The verb “he saw” — ὁράω — here in verse 8, carries the idea of perceiving, to discern something clearly. In biblical terms it suggests coming to know a thing.
ACTS 20
It’s used in Acts 4:20. When the religious leaders seek to silence, of all people, Peter and John, from speaking or teaching at all in the name of Jesus, they respond: As for us we cannot stop speaking about what we have seen and heard. That is, we can’t stop speaking about what we have come to know.
REVELATION 1
Similarly, in Revelation 1:7, speaking of the risen Lord Jesus. Behold, he is coming with the clouds, and every eye will see him, even those who pierced him, and all tribes of the earth will wail on account of him. Everyone will see. All will know without doubt. And for many, it will be too late.
SEEING IS BELIEVING
But when John saw, he believed. John is recorded as the first man in all the world to believe that the crucified Jesus is alive!
Verse 9. For as yet they did not understand the Scripture, that he must rise from the dead. Up to this point, they had not understood. But now, having observed and inspected, they begin to see clearly to where they are now starting to understand. That word “understand” is similar to the verb in verse 8, to see with comprehension. In fact, many suggest it’s an irregular form of the same verb. Regardless, it means to perceive with understanding.
Christian faith is never a blind faith. It’s a faith that has looked closely at the evidence, has seen through the lens of the Scriptures to where they now understand and believed.
STOOPING TO SEE
But there’s one more word we need to look at a little more closely in order to better perceive this entire progression. That’s back up in verse 5. It’s the word “stoop.” And stooping to look in. “Look” is implied. The word simply means “to bend beside” or “to stoop to a thing” often with the intention to check something out.
It’s used to describe an earnest, humble, investigation of a thing. It’s a disposition of humility and reverence. It conveys a desire for understanding and an expectancy to understand.

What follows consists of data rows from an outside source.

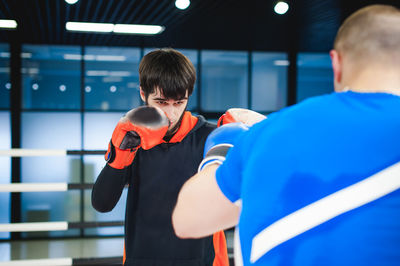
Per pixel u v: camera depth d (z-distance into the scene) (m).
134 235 1.11
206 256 1.13
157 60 1.09
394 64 0.51
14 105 5.52
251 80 6.22
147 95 1.11
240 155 0.55
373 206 0.45
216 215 0.59
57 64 5.68
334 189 0.46
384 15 0.51
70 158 5.71
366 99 0.50
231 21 5.35
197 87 6.09
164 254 1.09
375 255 0.43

Speaking of the glories of Christ and the gospel, Peter will later write, these are things into which angels long to look — same word! Literally, these are things into which angels long to stoop. O to stoop and see.
PRIDE AND UNBELIEF
Loved ones, this is the only posture that will lead to belief.
Because the only thing in the way of belief is not a lack of information. Your friends and family don’t need more details or data. Only one thing stands in the way of belief — pride.
The disciples ran to see. They stooped to look. They inspected the evidence, recalled the words, and believed.
BELIEVE EVEN NOW
How about you? What about now? Do you believe it now? I’m not talking about some intellectual assent, but a belief to where this one thing changes how you view absolutely everything else!
You still need this! You and I don’t outgrow the need to stoop, inspect, recall, and believe.
The One who conquers death, what can He not do!!!
LOOKING INTO YOUR OWN GRAVE
The disciples came to check this news out. They stooped to look in. I hope you get that. They stooped to look into a grave — a tomb — in which no one had yet been laid! — in order to check this thing out!
They stooped to look into a grave that should have been theirs — should have been yours — should have been mine. It was like looking into one’s own grave, but someone else took up residency there in your place.
But the One who took up residency in the tomb that should have been ours — he didn’t stay long! Death was folded up! Laid aside … like grave cloths!
And the disciples believed.
GOING HOME
Verse 10. Then the disciples went back to their homes. Contrary to Mary, who will run as a witness to tell others, the disciples are recorded simply as returning to their homes.
Now, I’m not about to give the disciples a hard time, as if I would have done differently. Sometimes, I need to go home and be alone and process. I mean, I lose sleep over far lesser things.
Can you imagine processing this! You thought Saturday kept them from sleep. There’s no way I’m sleeping after this.
SOMETHING TO DEAL WITH
You see, after you stoop and check this thing out — that it was your death Jesus died — you need to deal with it. Whether that means going home to wrestle with what that means. Or perhaps you’re Mary and you’re ready to run.
Either way, this isn’t something to simply set aside. If the resurrection is true, nothing else is more urgent! You need to deal with this.
MARY MARY
Now we return to Mary — or at least, the narrative does. Mary’s Saturday was just as bleak and dark as the men’s. Put yourself in her place. Luke records her as following Jesus fairly early in his ministry after he had cast seven demons out of her. Imagine her grief, her lostness at his crucifixion which she stood by and witnessed. Now, even the body of her Lord is gone, and she can’t even minister to his dead corpse.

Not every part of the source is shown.